- DIRECTIVE
Write out exactly the lines from the one containing "비디오: ONTAP 9.2를" through the last line of the records below, and no others.

- SUPPLIED RECORDS
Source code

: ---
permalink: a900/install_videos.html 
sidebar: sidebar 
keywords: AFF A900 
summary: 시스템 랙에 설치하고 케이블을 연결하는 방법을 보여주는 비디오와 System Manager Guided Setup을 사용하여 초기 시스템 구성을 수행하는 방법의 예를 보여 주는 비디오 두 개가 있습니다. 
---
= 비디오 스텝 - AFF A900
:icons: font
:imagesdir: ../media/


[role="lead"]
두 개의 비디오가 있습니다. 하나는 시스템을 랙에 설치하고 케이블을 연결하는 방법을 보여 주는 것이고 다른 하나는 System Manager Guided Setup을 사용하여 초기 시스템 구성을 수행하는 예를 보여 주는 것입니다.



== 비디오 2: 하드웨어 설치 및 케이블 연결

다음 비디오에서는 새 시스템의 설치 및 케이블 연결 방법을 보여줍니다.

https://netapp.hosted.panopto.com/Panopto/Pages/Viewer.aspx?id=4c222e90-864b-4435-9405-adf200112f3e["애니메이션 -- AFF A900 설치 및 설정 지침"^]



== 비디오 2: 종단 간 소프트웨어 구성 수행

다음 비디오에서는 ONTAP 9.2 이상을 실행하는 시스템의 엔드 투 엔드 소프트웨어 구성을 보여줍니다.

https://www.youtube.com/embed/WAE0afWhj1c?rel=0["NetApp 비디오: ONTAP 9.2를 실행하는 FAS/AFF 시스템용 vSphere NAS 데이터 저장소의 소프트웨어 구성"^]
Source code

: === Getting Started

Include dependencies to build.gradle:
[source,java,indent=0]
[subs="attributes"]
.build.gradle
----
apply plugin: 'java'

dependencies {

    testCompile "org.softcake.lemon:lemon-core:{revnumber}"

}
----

- ANSWER TO THIS PROBLEM
https://www.youtube.com/embed/WAE0afWhj1c?rel=0["NetApp 비디오: ONTAP 9.2를 실행하는 FAS/AFF 시스템용 vSphere NAS 데이터 저장소의 소프트웨어 구성"^]
Source code

: === Getting Started

Include dependencies to build.gradle:
[source,java,indent=0]
[subs="attributes"]
.build.gradle
----
apply plugin: 'java'

dependencies {

    testCompile "org.softcake.lemon:lemon-core:{revnumber}"

}
----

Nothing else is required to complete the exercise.